About this task:
When you reach the line containing "sistemas de Axis." in the data below, begin returning lines exactly as written, and stop once the line containing "Palmeira dos Índios" has been returned.

Dataset entries:
____
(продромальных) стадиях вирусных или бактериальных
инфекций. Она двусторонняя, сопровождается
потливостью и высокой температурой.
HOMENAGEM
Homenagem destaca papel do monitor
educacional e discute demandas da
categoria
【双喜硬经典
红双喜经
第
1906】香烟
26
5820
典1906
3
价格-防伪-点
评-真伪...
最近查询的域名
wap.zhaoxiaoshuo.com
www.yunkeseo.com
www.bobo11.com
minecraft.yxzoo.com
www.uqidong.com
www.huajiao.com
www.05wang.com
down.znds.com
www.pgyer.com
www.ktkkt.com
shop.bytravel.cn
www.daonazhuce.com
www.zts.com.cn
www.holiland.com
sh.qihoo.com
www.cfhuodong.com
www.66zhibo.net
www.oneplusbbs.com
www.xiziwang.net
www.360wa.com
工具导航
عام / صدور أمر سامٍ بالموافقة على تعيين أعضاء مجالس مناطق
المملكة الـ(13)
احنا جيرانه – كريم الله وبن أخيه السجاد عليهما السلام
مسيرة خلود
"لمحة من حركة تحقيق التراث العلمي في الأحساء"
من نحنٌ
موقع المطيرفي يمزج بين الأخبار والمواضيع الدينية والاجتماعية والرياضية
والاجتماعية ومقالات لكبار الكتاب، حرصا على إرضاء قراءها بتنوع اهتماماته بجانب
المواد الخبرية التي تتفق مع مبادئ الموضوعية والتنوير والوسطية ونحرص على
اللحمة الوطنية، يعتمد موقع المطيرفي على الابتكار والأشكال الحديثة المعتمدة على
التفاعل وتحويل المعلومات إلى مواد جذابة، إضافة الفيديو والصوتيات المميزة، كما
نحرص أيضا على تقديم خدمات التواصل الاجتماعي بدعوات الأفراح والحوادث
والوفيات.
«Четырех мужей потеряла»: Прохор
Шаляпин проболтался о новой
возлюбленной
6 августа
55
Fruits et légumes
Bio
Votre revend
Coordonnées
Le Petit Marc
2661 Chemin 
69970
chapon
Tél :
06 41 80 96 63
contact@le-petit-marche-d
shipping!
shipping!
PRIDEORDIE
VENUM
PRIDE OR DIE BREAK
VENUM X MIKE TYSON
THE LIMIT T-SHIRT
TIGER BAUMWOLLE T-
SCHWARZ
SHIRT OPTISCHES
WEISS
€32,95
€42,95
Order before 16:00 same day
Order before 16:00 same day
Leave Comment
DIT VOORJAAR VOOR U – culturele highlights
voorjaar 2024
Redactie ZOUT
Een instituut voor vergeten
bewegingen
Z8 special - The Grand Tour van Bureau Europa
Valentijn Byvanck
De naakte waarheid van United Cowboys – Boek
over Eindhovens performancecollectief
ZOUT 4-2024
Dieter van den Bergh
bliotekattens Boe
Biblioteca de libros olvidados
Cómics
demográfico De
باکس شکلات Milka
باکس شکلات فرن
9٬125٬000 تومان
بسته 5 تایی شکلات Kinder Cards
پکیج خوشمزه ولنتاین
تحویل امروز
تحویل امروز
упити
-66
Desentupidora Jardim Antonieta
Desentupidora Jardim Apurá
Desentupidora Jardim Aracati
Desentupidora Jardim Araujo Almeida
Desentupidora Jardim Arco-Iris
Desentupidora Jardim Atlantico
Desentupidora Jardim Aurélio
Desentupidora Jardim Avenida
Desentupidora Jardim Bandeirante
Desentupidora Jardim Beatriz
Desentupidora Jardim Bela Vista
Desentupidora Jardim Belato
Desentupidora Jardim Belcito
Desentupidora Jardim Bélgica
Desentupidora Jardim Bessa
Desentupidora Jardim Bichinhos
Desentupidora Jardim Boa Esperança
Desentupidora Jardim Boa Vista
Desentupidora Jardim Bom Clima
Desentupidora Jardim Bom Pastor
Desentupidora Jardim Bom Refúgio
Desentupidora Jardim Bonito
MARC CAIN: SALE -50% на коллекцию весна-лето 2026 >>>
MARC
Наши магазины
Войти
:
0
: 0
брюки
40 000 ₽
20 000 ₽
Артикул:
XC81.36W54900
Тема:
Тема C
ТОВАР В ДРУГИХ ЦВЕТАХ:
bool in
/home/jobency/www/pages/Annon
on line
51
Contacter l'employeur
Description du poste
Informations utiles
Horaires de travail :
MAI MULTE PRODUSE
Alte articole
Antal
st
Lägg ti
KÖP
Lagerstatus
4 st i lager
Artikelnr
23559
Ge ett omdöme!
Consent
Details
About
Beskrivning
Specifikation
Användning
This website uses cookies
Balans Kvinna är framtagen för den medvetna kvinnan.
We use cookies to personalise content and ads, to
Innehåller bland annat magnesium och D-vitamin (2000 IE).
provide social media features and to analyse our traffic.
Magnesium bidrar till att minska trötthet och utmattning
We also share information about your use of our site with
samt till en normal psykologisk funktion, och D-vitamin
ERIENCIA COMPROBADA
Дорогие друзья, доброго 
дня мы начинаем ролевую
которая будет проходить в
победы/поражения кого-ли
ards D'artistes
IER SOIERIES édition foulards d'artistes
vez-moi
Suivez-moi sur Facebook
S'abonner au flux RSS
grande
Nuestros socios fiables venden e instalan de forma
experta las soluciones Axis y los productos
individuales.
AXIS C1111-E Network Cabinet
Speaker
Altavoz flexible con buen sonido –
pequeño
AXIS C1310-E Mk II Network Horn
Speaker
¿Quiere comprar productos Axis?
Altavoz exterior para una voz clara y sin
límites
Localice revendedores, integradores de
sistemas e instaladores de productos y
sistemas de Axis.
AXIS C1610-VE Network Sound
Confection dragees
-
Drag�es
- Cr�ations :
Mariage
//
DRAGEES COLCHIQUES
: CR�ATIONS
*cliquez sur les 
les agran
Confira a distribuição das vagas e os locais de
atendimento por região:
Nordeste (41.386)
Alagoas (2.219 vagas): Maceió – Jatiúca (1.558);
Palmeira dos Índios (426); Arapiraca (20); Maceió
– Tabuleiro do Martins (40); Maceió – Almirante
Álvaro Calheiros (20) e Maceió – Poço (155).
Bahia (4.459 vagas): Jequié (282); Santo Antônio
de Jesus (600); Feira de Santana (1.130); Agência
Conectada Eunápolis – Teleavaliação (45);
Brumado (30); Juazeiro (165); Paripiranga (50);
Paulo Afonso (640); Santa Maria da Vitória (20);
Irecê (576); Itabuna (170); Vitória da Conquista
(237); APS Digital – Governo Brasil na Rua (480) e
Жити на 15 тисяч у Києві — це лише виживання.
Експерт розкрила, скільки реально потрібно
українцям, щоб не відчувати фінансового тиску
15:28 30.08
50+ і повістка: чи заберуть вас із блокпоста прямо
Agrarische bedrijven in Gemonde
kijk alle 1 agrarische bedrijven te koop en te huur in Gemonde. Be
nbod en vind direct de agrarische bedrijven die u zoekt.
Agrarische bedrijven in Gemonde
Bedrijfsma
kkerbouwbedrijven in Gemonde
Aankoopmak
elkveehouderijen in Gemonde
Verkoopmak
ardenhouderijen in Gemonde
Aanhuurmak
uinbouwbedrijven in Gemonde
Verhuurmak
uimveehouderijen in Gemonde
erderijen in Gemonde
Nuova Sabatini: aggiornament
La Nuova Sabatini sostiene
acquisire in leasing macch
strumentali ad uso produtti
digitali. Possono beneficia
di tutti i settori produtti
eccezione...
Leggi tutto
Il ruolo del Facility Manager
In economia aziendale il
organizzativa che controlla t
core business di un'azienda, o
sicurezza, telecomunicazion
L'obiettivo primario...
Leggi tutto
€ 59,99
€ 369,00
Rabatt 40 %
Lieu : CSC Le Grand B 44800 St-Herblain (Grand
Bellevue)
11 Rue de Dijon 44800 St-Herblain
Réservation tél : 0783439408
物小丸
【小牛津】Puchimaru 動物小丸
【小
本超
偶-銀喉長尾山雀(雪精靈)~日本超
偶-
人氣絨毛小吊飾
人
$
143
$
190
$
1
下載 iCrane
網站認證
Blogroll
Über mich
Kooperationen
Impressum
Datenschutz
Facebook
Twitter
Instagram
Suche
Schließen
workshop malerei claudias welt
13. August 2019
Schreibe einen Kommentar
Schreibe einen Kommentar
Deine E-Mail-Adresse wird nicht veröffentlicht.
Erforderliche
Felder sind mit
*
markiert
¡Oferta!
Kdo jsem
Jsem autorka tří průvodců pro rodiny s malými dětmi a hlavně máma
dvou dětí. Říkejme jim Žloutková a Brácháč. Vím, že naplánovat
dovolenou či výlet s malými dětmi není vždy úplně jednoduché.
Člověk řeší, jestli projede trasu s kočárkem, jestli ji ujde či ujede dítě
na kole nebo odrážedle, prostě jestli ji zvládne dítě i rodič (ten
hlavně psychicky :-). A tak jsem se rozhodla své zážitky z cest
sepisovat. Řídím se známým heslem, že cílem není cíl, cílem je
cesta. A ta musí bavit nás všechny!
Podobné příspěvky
____
Task answer:
sistemas de Axis.
AXIS C1610-VE Network Sound
Confection dragees
-
Drag�es
- Cr�ations :
Mariage
//
DRAGEES COLCHIQUES
: CR�ATIONS
*cliquez sur les 
les agran
Confira a distribuição das vagas e os locais de
atendimento por região:
Nordeste (41.386)
Alagoas (2.219 vagas): Maceió – Jatiúca (1.558);
Palmeira dos Índios (426); Arapiraca (20); Maceió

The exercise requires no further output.